Las crónicas también se ajustan a las estratificaciones sociales y a las tensiones políticas del interior de los guetos. Así, “los judíos alemanes de vieja cepa, imbuidos de su superioridad sobre sus correligionarios de otros países (…), torturados por una hambruna atroz (…), se abalanzaban sobre cualquier basura mientras se trataban mutuamente de Herr Doktor y Herr Professor (Scemama, Le Monde, 14 de mayo de 1961). Los aspectos más trágicos quedan expuestos a través del relato de Abba Kovner. Wittenberg era el jefe de la resistencia del gueto de Vilna: los nazis exigían su rendición, amenazando, de no conseguirla, con liquidar a la población; los judíos le rogaron que se entregara, algo que finalmente hizo, tras entregarle a Abba Kovner su revólver (Le Monde, 6 de mayo). En cuanto al rol de los consejos judíos, es un tema abordado a través de los testigos y del juez Halévy, “obsesionado por esa colaboración de algunas víctimas con sus verdugos, que a todas luces reprueba y que intenta vanamente comprender” (Théolleyre, Le Monde, 12 de mayo).
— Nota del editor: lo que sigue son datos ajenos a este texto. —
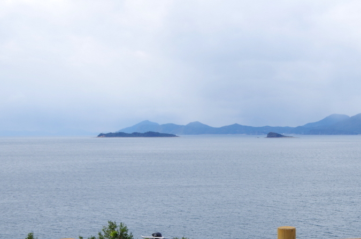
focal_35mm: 64
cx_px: 303
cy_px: 209
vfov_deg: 20.8
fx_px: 640
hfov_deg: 30.5
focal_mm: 24
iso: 100
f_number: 7.1
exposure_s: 1/200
La prensa en su conjunto prefiere no sumar culpa a la culpa y habla de “ayuda forzada” (The New York Times, 10 de abril) o informa de un “incidente que estalló como un barril de pólvora, con toda la sala de pie para escuchar a un hombre que gritó en húngaro: ‘¡Ustedes ayudaron a los alemanes! ¡Mi familia fue aniquilada por su culpa! ¡Ustedes salvaron a sus amigos!’” (Scemama, Le Monde, 26 y 27 de mayo).